Après la séance « stressante » de mardi, on croyait sincèrement que ça pouvait rapidement dégénérer. On sentait la méfiance dans les dires des intervenants. Ce qui faisait peur depuis des mois remontait enfin à la surface et la détresse du marché obligataire rajoutait une couche de peur sur le gâteau. Mais comme on sait que quand on SAIT QUE ça va baisser, on ne baisse pas, Wall Street a trouvé son super-héros. Google a échappé au glaive de la justice et ne vendra pas Chrome, le titre s’est envolé de 9%, et Apple a suivi le mouvement. Pour une fois c’est pas Nvidia qui a sauvé le monde et les deux compères du jour ont bien masqué le reste du marché qui lui, restait quand même bien rouge.

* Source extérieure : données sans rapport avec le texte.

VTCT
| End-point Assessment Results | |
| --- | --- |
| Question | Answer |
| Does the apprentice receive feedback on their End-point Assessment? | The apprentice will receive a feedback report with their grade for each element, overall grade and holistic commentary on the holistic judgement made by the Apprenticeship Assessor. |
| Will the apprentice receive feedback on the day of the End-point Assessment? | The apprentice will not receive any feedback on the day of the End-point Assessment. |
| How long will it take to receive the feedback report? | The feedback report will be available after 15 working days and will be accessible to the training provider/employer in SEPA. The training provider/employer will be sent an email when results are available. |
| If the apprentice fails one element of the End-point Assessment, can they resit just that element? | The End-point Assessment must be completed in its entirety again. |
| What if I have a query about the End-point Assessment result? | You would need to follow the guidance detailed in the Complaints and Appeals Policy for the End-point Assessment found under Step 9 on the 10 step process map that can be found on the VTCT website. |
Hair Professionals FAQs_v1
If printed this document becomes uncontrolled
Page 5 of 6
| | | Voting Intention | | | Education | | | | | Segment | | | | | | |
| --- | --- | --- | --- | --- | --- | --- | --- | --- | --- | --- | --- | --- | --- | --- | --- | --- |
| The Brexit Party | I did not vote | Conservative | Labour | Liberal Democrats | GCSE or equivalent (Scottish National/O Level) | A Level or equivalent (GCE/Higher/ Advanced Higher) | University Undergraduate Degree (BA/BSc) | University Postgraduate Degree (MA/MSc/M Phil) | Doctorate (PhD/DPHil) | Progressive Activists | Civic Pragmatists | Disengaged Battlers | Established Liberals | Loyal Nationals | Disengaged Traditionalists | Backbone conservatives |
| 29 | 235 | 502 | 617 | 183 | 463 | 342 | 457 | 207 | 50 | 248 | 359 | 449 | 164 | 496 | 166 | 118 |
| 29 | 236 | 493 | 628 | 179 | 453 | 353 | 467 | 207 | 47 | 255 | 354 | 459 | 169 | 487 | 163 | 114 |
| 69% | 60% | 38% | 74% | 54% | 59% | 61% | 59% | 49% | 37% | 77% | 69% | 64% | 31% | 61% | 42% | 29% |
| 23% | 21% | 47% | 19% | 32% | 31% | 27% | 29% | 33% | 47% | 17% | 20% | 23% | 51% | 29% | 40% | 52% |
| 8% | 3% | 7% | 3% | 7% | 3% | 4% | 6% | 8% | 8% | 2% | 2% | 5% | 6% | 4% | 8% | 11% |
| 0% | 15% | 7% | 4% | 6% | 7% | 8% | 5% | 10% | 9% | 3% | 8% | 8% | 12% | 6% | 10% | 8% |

L’Audio du 4 septembre 2025

Télécharger le podcast

Wall Street : Google s’envole, le reste rame

Alors oui, si on regarde les gros indices, le S&P 500 prend +0,5 %, le Nasdaq +1 %. Mais si on plonge un peu sous la surface ; dans les entrailles du marché, c’est pas exactement de la joie et du bonheur. En vrai, c’était un défilé de perdants, avec la majorité des actions en baisse. On a eu droit à la grande illusion façon David Copperfield : on prend deux mastodontes comme Alphabet et Apple, on package une belle histoire qui finit bien à la fin, et hop ! tout le monde a l’impression que le marché est en pleine santé. Sauf que rien n’est réglé et que les problèmes qui nous faisaient paniquer mardi sont encore bien présents et ce n’est pas l’annonce made in Google qui va régler les craintes du marché obligataire et les inquiétudes sous-jacentes. Mais hier, ça n’était pas le sujet.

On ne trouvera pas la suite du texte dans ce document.